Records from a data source
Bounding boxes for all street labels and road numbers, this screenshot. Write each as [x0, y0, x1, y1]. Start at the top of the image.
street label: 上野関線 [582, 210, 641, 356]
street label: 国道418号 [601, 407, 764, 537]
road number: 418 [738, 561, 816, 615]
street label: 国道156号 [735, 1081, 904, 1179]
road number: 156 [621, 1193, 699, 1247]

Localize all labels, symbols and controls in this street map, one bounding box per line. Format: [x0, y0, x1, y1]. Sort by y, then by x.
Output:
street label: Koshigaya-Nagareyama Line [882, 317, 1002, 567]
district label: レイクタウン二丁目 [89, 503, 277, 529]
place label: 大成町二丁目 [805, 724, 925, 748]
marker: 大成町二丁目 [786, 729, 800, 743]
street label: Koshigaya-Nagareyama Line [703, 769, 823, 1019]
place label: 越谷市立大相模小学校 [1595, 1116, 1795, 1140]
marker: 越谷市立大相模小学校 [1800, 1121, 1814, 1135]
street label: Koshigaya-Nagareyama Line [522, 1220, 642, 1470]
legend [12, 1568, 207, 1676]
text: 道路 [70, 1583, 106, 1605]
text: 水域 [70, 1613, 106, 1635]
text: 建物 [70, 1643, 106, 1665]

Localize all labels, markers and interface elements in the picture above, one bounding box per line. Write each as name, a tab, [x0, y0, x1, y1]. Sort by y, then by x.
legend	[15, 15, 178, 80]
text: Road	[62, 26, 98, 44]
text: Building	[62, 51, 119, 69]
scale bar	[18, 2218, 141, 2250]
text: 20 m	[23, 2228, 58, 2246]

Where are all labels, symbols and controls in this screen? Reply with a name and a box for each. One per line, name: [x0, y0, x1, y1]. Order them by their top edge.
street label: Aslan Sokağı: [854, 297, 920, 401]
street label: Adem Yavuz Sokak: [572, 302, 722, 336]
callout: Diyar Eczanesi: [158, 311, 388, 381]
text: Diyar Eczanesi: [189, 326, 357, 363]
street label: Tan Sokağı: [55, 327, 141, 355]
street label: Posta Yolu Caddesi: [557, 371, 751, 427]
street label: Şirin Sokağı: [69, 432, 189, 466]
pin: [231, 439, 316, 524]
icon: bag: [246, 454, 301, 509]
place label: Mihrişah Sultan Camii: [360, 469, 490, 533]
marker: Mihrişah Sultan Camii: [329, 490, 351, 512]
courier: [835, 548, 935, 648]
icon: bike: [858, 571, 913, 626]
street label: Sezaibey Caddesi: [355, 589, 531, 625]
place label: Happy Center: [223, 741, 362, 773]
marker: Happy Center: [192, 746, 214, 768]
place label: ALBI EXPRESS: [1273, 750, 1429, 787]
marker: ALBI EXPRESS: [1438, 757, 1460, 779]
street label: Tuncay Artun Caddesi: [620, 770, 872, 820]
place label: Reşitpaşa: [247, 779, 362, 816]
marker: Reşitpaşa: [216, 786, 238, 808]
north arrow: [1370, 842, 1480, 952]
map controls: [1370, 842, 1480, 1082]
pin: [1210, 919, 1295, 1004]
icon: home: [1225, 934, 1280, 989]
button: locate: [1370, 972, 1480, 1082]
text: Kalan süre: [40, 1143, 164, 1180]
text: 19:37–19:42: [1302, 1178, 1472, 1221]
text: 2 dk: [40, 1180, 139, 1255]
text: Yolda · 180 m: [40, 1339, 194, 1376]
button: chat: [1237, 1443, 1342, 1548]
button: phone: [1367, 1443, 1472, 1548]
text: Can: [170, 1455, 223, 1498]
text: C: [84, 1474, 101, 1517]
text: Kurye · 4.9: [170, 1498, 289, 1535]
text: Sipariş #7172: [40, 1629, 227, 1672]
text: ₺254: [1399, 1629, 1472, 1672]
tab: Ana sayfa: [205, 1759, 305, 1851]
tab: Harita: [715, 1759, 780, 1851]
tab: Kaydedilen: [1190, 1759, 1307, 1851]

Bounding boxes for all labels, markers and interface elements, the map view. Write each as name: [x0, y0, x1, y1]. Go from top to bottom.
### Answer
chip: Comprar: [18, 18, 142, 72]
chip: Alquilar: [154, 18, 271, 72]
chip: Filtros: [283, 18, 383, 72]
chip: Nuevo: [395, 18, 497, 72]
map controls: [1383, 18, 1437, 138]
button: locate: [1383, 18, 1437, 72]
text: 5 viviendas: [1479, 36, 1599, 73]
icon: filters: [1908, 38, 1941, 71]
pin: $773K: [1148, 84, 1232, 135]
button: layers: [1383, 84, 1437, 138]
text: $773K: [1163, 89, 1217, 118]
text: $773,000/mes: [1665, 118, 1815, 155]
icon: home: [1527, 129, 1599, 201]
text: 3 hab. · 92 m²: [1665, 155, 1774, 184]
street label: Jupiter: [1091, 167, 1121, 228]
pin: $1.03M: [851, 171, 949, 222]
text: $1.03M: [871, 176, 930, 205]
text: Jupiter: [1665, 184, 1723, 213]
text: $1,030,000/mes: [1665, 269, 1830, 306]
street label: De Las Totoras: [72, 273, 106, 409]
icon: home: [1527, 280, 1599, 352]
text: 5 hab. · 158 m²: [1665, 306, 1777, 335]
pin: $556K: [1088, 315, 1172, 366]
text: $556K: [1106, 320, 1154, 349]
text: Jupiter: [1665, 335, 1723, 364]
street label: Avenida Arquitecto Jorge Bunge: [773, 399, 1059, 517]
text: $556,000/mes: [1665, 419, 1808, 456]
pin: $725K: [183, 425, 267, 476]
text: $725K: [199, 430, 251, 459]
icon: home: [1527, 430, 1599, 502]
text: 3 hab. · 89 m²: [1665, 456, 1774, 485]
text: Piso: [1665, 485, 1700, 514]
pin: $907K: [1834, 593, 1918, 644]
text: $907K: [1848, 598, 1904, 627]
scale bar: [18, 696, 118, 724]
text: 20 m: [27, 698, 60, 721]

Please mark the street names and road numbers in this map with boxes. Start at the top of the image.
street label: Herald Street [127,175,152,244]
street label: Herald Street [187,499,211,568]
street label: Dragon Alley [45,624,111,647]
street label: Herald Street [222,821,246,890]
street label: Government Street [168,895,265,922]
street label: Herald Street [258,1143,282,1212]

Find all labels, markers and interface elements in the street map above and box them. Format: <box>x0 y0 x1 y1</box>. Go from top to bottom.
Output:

Your goal - Write down all of the records again, word for word.

Output for this exercise -
Bounding boxes for all street labels and road numbers, this screenshot. Write each as [x0, y0, x1, y1]. Start at the top of the image.
street label: 上野関線 [582, 210, 641, 356]
street label: 国道418号 [601, 407, 764, 537]
road number: 418 [738, 561, 816, 615]
street label: 国道156号 [735, 1081, 904, 1179]
road number: 156 [621, 1193, 699, 1247]

Localize all labels, symbols and controls in this street map, one bounding box per line. Format: [x0, y0, x1, y1]. Sort by y, then by x.
Output:
street label: Koshigaya-Nagareyama Line [882, 317, 1002, 567]
district label: レイクタウン二丁目 [89, 503, 277, 529]
place label: 大成町二丁目 [805, 724, 925, 748]
marker: 大成町二丁目 [786, 729, 800, 743]
street label: Koshigaya-Nagareyama Line [703, 769, 823, 1019]
place label: 越谷市立大相模小学校 [1595, 1116, 1795, 1140]
marker: 越谷市立大相模小学校 [1800, 1121, 1814, 1135]
street label: Koshigaya-Nagareyama Line [522, 1220, 642, 1470]
legend [12, 1568, 207, 1676]
text: 道路 [70, 1583, 106, 1605]
text: 水域 [70, 1613, 106, 1635]
text: 建物 [70, 1643, 106, 1665]

Localize all labels, markers and interface elements in the picture above, one bounding box per line. Write each as name, a tab, [x0, y0, x1, y1]. Sort by y, then by x.
legend	[15, 15, 178, 80]
text: Road	[62, 26, 98, 44]
text: Building	[62, 51, 119, 69]
scale bar	[18, 2218, 141, 2250]
text: 20 m	[23, 2228, 58, 2246]

Where are all labels, symbols and controls in this screen? Reply with a name and a box for each. One per line, name: [x0, y0, x1, y1]. Order them by their top edge.
street label: Aslan Sokağı: [854, 297, 920, 401]
street label: Adem Yavuz Sokak: [572, 302, 722, 336]
callout: Diyar Eczanesi: [158, 311, 388, 381]
text: Diyar Eczanesi: [189, 326, 357, 363]
street label: Tan Sokağı: [55, 327, 141, 355]
street label: Posta Yolu Caddesi: [557, 371, 751, 427]
street label: Şirin Sokağı: [69, 432, 189, 466]
pin: [231, 439, 316, 524]
icon: bag: [246, 454, 301, 509]
place label: Mihrişah Sultan Camii: [360, 469, 490, 533]
marker: Mihrişah Sultan Camii: [329, 490, 351, 512]
courier: [835, 548, 935, 648]
icon: bike: [858, 571, 913, 626]
street label: Sezaibey Caddesi: [355, 589, 531, 625]
place label: Happy Center: [223, 741, 362, 773]
marker: Happy Center: [192, 746, 214, 768]
place label: ALBI EXPRESS: [1273, 750, 1429, 787]
marker: ALBI EXPRESS: [1438, 757, 1460, 779]
street label: Tuncay Artun Caddesi: [620, 770, 872, 820]
place label: Reşitpaşa: [247, 779, 362, 816]
marker: Reşitpaşa: [216, 786, 238, 808]
north arrow: [1370, 842, 1480, 952]
map controls: [1370, 842, 1480, 1082]
pin: [1210, 919, 1295, 1004]
icon: home: [1225, 934, 1280, 989]
button: locate: [1370, 972, 1480, 1082]
text: Kalan süre: [40, 1143, 164, 1180]
text: 19:37–19:42: [1302, 1178, 1472, 1221]
text: 2 dk: [40, 1180, 139, 1255]
text: Yolda · 180 m: [40, 1339, 194, 1376]
button: chat: [1237, 1443, 1342, 1548]
button: phone: [1367, 1443, 1472, 1548]
text: Can: [170, 1455, 223, 1498]
text: C: [84, 1474, 101, 1517]
text: Kurye · 4.9: [170, 1498, 289, 1535]
text: Sipariş #7172: [40, 1629, 227, 1672]
text: ₺254: [1399, 1629, 1472, 1672]
tab: Ana sayfa: [205, 1759, 305, 1851]
tab: Harita: [715, 1759, 780, 1851]
tab: Kaydedilen: [1190, 1759, 1307, 1851]

Bounding boxes for all labels, markers and interface elements, the map view. Write each as name: [x0, y0, x1, y1]. Go from top to bottom.
### Answer
chip: Comprar: [18, 18, 142, 72]
chip: Alquilar: [154, 18, 271, 72]
chip: Filtros: [283, 18, 383, 72]
chip: Nuevo: [395, 18, 497, 72]
map controls: [1383, 18, 1437, 138]
button: locate: [1383, 18, 1437, 72]
text: 5 viviendas: [1479, 36, 1599, 73]
icon: filters: [1908, 38, 1941, 71]
pin: $773K: [1148, 84, 1232, 135]
button: layers: [1383, 84, 1437, 138]
text: $773K: [1163, 89, 1217, 118]
text: $773,000/mes: [1665, 118, 1815, 155]
icon: home: [1527, 129, 1599, 201]
text: 3 hab. · 92 m²: [1665, 155, 1774, 184]
street label: Jupiter: [1091, 167, 1121, 228]
pin: $1.03M: [851, 171, 949, 222]
text: $1.03M: [871, 176, 930, 205]
text: Jupiter: [1665, 184, 1723, 213]
text: $1,030,000/mes: [1665, 269, 1830, 306]
street label: De Las Totoras: [72, 273, 106, 409]
icon: home: [1527, 280, 1599, 352]
text: 5 hab. · 158 m²: [1665, 306, 1777, 335]
pin: $556K: [1088, 315, 1172, 366]
text: $556K: [1106, 320, 1154, 349]
text: Jupiter: [1665, 335, 1723, 364]
street label: Avenida Arquitecto Jorge Bunge: [773, 399, 1059, 517]
text: $556,000/mes: [1665, 419, 1808, 456]
pin: $725K: [183, 425, 267, 476]
text: $725K: [199, 430, 251, 459]
icon: home: [1527, 430, 1599, 502]
text: 3 hab. · 89 m²: [1665, 456, 1774, 485]
text: Piso: [1665, 485, 1700, 514]
pin: $907K: [1834, 593, 1918, 644]
text: $907K: [1848, 598, 1904, 627]
scale bar: [18, 696, 118, 724]
text: 20 m: [27, 698, 60, 721]

Please mark the street names and road numbers in this map with boxes. Start at the top of the image.
street label: Herald Street [127,175,152,244]
street label: Herald Street [187,499,211,568]
street label: Dragon Alley [45,624,111,647]
street label: Herald Street [222,821,246,890]
street label: Government Street [168,895,265,922]
street label: Herald Street [258,1143,282,1212]

Find all labels, markers and interface elements in the street map above and box them. Format: <box>x0 y0 x1 y1</box>. Go from top to bottom.
Output:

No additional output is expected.